### 任务说明
请把选文中以含有“关于retries的配置策略”的语句开头、到“十分影响效率,因此可以优化成批处理应答。”为止的那一段一字不差地抄录下来。

### 选文
这里我主要存数据的服务器假设运行在192.169.1.132:3306上,那么我再将数据导出把它写进192.169.1.133:3306里,因为canal是只做增量的,不会对已操作过的老数据进行侦听,所以这一步是必须的。
KafkaConsumer
import com.springboot.myweb.service.SqlService;
import org.apache.kafka.clients.consumer.ConsumerRecord;
import org.springframework.beans.factory.annotation.Autowired;
import org.springframework.kafka.annotation.KafkaListener;
import org.springframework.stereotype.Component;
@Component
public class KafkaConsumer {
@Autowired
private SqlService sqlService;
//指定监听主题
@KafkaListener(topics = "bigdata")
public void listen(ConsumerRecord<?, ?> record) throws Exception {
// 获取并执行sql
String sql = record.value().toString();
sqlService.execute(sql);
}
}
SqlService
public interface SqlService {
void execute(String sql);
}
SqlServiceImpl
import org.springframework.beans.factory.annotation.Autowired;
import org.springframework.stereotype.Service;
@Service
public class SqlServiceImpl implements SqlService {
@Autowired
private SqlMapper sqlMapper;
@Override
public void execute(String sql) {
sqlMapper.execute(sql);
}
}
SqlMapper
import com.baomidou.mybatisplus.core.mapper.BaseMapper;
import org.apache.ibatis.annotations.Param;
import org.springframework.stereotype.Repository;
@Repository
public interface SqlMapper extends BaseMapper {
void execute(@Param("sql") String sql);
}
SqlMapper.xml
<?xml version="1.0" encoding="UTF-8" ?>
<!DOCTYPE mapper
PUBLIC "-//mybatis.org//DTD Mapper 3.0//EN"
"http://mybatis.org/dtd/mybatis-3-mapper.dtd">
<mapper namespace="com.springboot.myweb.mapper.SqlMapper">
<select id="execute" parameterType="java.lang.String">
${sql}
</select>
</mapper>
对于上面的演示方法,也仅仅是能够使用Kafka进行数据传输而已,但对于消息是否丢失,消息是否被重复消费等问题上,这就需要进一步进行优化。
生产者端
首先,对于Kafka生产者端,要配置ack应答,这里有三个参数0,1,-1(all),其中,0是不等待broker响应,把消息发过去就不管了,是效率最高但准确率最低的一个参数;1是Kafka默认配置,是指分区的Leader只要能够成功写入消息,就认为成功,但如果leader被选举机制干掉了,那数据还是会丢失;-1是可靠性最高的一个配置,只有等全部的副本和分区成功写入消息之后才会真正应答,这是效率低但可靠性最高的一个配置。
关于retries的配置策略,是指生产者端的重试机制,当生产者端因为网络波动等原因导致数据发断了的时候,等到网络再恢复的时候,生产者会进行一个重新发送的尝试,从而将之前未发成功的数据再发过去。
消费者端
对于消费者端,需要将之前设置的自动提交offset偏移量设置为手动提交偏移量,并且在应答的时候使用ack进行手动应答。关于从何处开始消费,因为canal是增量,因此设置的时候可以是从最晚的开始,在原来的基础上增量。再者,是重复消费的问题,可以将消息设置一个唯一标识然后存储到redis缓存中去,如果我100条数据消费到第50条崩溃了,下次还是从0开始,但前50条已经消费过了,没必要再消费,因此直接带进redis中查,如果没有该标识,说明需要消费,如果有,则就是重复消息。最后,是效率问题,如果上百条消息,每一条都应答,那么系统将浪费大量时间在应答上,十分影响效率,因此可以优化成批处理应答。

### 数据条目

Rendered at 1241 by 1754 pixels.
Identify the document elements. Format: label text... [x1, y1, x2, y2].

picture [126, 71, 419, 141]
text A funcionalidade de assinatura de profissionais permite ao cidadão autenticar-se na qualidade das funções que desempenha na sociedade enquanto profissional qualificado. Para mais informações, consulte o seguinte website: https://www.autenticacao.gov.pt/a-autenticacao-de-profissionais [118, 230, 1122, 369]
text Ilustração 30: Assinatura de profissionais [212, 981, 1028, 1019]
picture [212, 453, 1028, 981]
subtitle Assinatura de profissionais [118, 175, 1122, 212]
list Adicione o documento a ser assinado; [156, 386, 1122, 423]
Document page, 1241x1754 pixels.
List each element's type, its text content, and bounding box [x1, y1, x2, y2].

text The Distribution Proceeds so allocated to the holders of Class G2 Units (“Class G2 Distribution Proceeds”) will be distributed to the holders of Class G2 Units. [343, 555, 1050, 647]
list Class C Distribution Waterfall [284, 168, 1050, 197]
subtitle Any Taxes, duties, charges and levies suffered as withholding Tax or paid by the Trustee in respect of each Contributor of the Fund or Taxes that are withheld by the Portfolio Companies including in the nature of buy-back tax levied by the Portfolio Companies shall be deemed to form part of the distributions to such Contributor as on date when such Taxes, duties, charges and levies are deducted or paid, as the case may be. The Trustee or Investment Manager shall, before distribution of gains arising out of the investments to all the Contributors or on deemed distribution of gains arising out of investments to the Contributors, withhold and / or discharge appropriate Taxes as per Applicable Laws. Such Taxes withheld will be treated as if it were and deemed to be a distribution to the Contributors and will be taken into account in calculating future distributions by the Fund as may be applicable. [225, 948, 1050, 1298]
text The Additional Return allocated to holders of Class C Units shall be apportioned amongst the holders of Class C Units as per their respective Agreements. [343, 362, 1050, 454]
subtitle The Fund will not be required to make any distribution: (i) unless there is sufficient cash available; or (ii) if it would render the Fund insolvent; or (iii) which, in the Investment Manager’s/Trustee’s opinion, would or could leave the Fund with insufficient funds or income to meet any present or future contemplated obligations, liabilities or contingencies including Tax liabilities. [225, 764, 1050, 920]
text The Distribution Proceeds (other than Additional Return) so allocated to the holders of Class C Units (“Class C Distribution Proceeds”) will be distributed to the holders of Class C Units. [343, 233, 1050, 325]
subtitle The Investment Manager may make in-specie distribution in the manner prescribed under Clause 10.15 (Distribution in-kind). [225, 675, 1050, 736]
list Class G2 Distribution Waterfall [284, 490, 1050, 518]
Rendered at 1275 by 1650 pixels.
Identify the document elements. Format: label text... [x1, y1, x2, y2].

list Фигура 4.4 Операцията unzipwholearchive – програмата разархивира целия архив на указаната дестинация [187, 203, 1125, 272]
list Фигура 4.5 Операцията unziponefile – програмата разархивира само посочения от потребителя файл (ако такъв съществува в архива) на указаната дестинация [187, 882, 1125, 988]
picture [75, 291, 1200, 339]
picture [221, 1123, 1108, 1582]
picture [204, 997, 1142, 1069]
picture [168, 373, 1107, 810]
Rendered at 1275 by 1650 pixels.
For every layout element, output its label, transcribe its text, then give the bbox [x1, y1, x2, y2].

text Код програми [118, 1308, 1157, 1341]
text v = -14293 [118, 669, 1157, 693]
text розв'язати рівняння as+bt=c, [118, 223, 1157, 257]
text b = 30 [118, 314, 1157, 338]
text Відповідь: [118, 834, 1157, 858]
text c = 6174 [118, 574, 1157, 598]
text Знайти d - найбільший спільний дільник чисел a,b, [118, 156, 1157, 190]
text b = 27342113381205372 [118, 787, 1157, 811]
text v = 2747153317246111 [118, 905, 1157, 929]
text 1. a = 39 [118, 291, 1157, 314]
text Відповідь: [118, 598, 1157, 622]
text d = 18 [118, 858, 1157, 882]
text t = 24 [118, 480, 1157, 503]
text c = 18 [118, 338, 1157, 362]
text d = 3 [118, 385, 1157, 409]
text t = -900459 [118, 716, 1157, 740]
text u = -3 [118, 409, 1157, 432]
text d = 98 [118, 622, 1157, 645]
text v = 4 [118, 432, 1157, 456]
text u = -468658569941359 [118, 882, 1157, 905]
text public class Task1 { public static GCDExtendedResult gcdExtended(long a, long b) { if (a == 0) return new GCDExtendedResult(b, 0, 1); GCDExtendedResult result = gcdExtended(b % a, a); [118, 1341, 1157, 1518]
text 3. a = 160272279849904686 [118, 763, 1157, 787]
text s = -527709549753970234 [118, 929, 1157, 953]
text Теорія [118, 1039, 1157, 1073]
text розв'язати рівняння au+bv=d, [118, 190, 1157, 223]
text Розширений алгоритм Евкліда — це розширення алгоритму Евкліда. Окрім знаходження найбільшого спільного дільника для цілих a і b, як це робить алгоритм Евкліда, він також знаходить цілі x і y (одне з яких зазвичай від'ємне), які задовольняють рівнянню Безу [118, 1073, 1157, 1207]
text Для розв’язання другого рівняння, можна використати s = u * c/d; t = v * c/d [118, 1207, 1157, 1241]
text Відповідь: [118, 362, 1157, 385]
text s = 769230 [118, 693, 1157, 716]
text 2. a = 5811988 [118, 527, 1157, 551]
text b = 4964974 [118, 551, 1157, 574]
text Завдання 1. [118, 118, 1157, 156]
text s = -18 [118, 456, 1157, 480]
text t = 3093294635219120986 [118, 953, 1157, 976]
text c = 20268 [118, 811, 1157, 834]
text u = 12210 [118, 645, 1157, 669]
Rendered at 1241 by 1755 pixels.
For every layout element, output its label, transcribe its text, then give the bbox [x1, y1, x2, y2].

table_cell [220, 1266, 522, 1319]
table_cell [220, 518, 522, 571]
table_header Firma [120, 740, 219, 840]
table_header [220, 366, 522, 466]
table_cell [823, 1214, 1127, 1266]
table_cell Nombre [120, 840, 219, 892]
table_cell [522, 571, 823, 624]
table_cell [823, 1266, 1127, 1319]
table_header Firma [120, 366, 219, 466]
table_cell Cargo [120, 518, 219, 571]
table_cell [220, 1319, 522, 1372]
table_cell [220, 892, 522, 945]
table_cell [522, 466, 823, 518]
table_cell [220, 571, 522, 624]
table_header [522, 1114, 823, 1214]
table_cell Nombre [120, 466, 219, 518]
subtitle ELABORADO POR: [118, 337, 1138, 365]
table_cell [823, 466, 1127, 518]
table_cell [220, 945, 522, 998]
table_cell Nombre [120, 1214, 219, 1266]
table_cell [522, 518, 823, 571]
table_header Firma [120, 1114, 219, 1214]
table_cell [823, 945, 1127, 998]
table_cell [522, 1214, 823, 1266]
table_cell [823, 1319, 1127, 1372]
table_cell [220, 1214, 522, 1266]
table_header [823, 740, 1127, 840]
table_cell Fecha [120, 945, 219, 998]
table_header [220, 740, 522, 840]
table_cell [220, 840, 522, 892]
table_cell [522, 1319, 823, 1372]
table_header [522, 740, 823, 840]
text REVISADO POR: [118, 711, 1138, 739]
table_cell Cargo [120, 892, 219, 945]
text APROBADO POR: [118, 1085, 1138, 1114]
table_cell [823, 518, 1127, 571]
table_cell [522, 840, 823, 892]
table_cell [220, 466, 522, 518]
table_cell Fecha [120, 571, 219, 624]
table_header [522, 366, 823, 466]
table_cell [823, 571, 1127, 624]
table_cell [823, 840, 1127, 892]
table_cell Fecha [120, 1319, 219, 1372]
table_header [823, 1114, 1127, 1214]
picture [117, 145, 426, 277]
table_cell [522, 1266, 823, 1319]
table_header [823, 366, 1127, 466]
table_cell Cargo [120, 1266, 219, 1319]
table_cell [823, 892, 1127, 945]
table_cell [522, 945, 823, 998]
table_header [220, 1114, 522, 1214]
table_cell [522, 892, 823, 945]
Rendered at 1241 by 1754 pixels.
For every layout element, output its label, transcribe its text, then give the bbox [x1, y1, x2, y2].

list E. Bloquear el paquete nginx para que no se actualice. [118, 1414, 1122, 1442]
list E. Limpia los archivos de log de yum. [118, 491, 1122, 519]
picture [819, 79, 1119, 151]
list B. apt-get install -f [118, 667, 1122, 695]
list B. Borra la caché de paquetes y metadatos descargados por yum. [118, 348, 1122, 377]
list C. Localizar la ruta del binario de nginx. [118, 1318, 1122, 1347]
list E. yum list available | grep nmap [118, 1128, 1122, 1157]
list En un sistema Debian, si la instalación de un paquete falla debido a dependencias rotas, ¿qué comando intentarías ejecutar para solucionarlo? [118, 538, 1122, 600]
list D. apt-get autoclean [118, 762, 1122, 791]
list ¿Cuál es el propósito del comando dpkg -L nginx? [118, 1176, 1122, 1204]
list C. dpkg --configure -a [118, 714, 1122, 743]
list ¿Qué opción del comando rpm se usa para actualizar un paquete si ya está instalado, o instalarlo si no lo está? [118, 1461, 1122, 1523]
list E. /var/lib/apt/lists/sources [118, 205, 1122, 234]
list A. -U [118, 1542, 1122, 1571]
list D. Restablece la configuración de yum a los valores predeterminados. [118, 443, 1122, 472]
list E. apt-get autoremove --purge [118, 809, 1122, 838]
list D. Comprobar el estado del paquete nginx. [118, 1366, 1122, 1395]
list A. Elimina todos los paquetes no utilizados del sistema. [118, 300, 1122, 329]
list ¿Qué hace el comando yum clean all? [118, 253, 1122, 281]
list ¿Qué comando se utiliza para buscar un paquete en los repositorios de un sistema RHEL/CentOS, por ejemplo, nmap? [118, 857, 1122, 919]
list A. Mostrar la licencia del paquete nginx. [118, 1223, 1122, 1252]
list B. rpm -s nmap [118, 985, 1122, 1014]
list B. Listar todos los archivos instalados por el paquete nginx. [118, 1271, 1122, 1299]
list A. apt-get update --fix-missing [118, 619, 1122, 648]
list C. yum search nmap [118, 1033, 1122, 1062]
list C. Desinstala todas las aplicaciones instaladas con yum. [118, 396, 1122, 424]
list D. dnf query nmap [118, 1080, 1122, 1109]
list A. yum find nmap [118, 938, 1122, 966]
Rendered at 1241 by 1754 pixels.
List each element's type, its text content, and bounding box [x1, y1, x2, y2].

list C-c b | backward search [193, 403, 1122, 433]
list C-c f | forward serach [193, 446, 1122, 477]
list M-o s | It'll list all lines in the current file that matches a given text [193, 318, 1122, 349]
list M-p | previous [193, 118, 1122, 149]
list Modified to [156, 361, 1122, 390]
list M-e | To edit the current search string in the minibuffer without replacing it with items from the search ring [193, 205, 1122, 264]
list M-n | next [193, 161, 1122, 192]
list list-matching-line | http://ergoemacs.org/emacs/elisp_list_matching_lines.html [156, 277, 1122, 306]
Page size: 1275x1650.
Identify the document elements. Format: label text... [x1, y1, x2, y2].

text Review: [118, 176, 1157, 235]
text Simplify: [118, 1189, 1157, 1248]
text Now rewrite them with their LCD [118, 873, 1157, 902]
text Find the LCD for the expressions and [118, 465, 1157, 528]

### 本题答案
关于retries的配置策略,是指生产者端的重试机制,当生产者端因为网络波动等原因导致数据发断了的时候,等到网络再恢复的时候,生产者会进行一个重新发送的尝试,从而将之前未发成功的数据再发过去。
消费者端
对于消费者端,需要将之前设置的自动提交offset偏移量设置为手动提交偏移量,并且在应答的时候使用ack进行手动应答。关于从何处开始消费,因为canal是增量,因此设置的时候可以是从最晚的开始,在原来的基础上增量。再者,是重复消费的问题,可以将消息设置一个唯一标识然后存储到redis缓存中去,如果我100条数据消费到第50条崩溃了,下次还是从0开始,但前50条已经消费过了,没必要再消费,因此直接带进redis中查,如果没有该标识,说明需要消费,如果有,则就是重复消息。最后,是效率问题,如果上百条消息,每一条都应答,那么系统将浪费大量时间在应答上,十分影响效率,因此可以优化成批处理应答。